AUFGABE →
Führe das Interview über das Tanzen im Anschluss an die zuletzt gestellte Frage fort.

VORGEGEBENER TEXT →
• • • • •

Tänzer sind wir wirklich alle ...

Tanzen hat in der ganzen Menschheitsgeschichte etwas zum Zusammenhalt der Gemeinschaften beigetragen. 
Ob Walzer, Cha-Cha-Cha oder Tango - Tanzsport ist Training für den gesamten Körper. Und: Tanzen baut Stress ab und macht glücklich. Was passiert im Körper und warum macht Tanzen glücklich? Prof. Gunter Kreutz, Musikwissenschaftler Carl von Ossietzky Universität Oldenburg, im Interview.

Warum ist Tanzen Training für Körper und Kopf?

Prof. Gunter Kreutz: Die große Bandbreite von sehr einfachen bis fast akrobatischen Tänzen zeigt doch, dass wir uns darin beliebig fordern können. Das macht es für viele Menschen so reizvoll, sich geistig und körperlich dabei nicht nur anzustrengen, sondern auch weiterzuentwickeln. Und das ist keine Frage des Alters.

Was sich genau im Gehirn abspielt, ist noch nicht vollständig erforscht. Was wird uns beim Tanzen an geistiger Leistung abverlangt und welche Bereiche unseres Gehirns werden aktiv?

• • • • •

BEREITGESTELLTES MATERIAL →

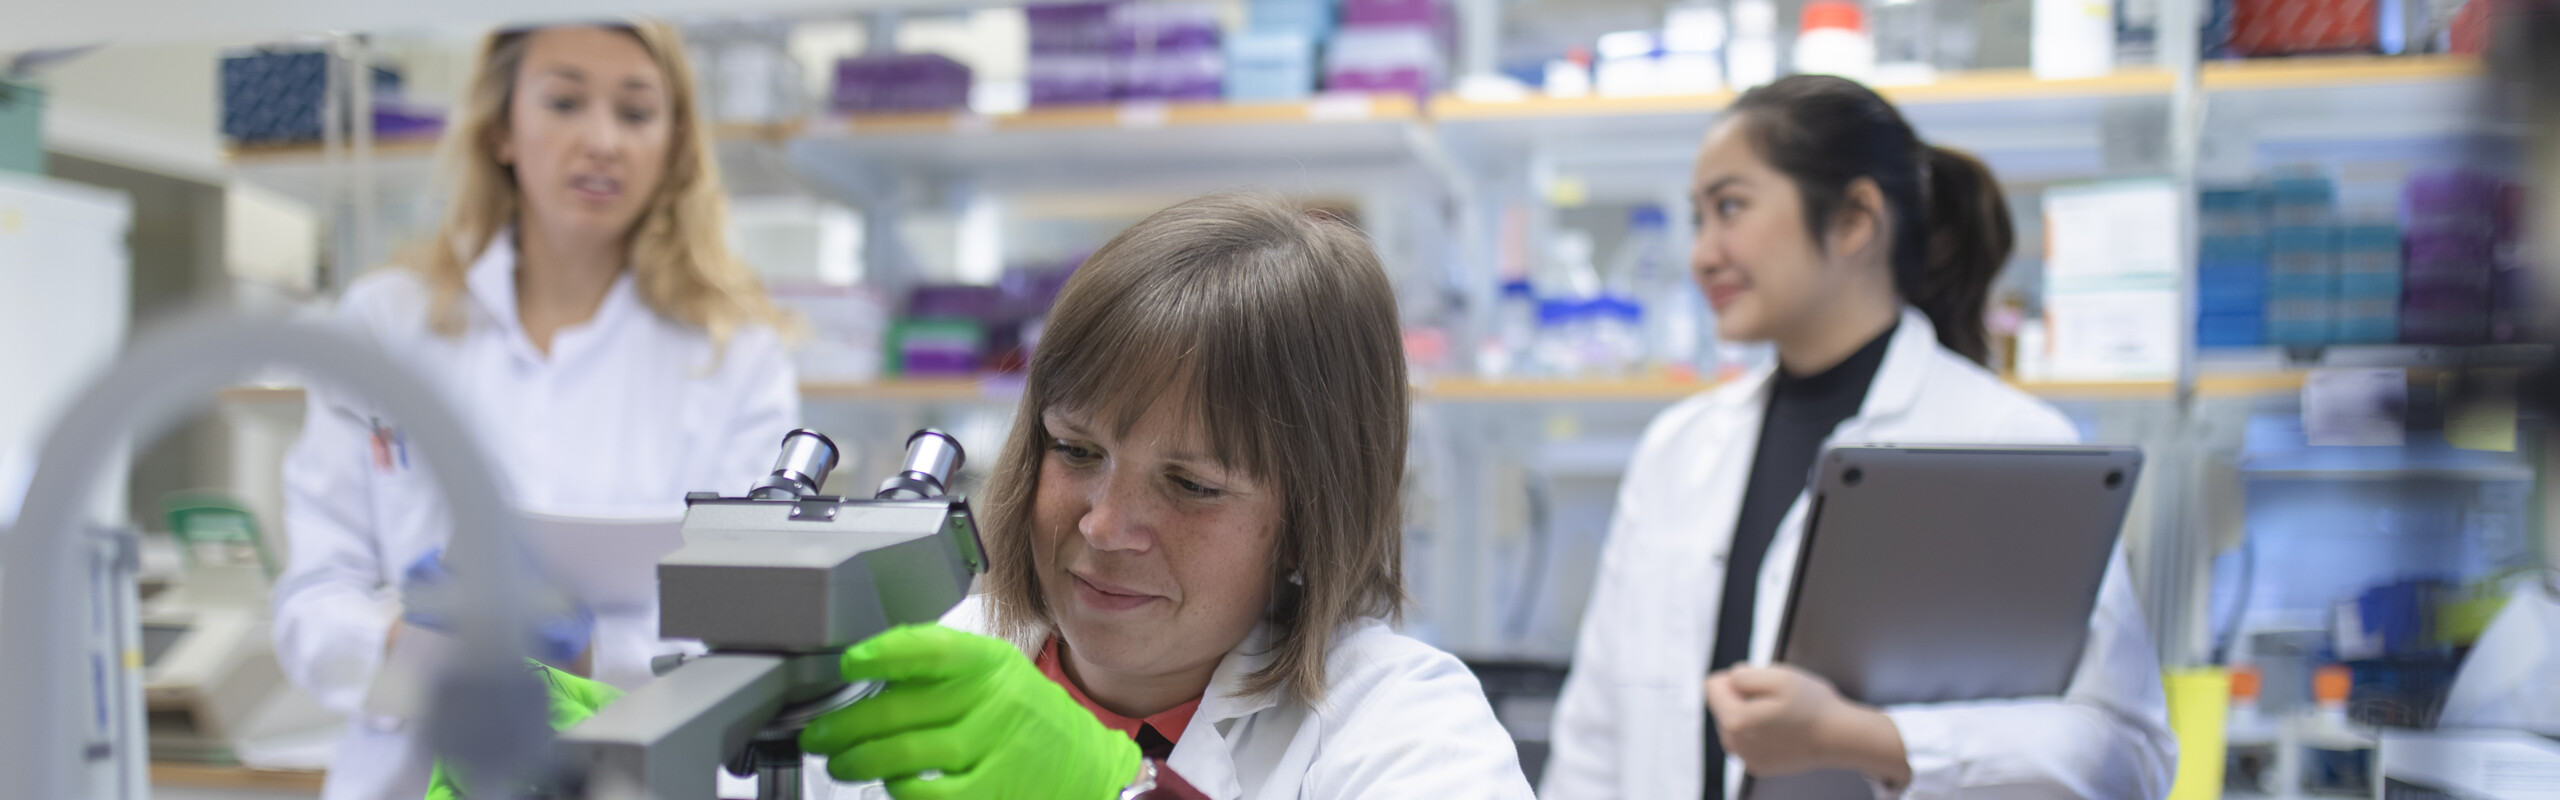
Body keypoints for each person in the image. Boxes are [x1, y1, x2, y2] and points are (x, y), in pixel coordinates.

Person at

• • • • •

LÖSUNG →
Kreutz: Die Tanznetzwerke sind, das sagen Sie zu Recht, nicht vollständig erforscht. Doch allein in einem Gemenge von Tänzern oder Tanzpaaren die räumliche und musikalische Orientierung zu behalten, stellt besondere Anforderungen dar. Die Musik, der Raum, die Bewegung und Koordination mit dem Partner oder der Partnerin bilden eine sehr komplexe Mischung von Informationen, die in Echtzeit verarbeitet werden müssen. Wichtig ist, dass die einzelnen Komponenten im Alltag ständig beansprucht werden, nur nicht in dieser konzentrierten Weise wie beim Tanzen.

Warum macht Tanzen Ihrer Meinung nach glücklich?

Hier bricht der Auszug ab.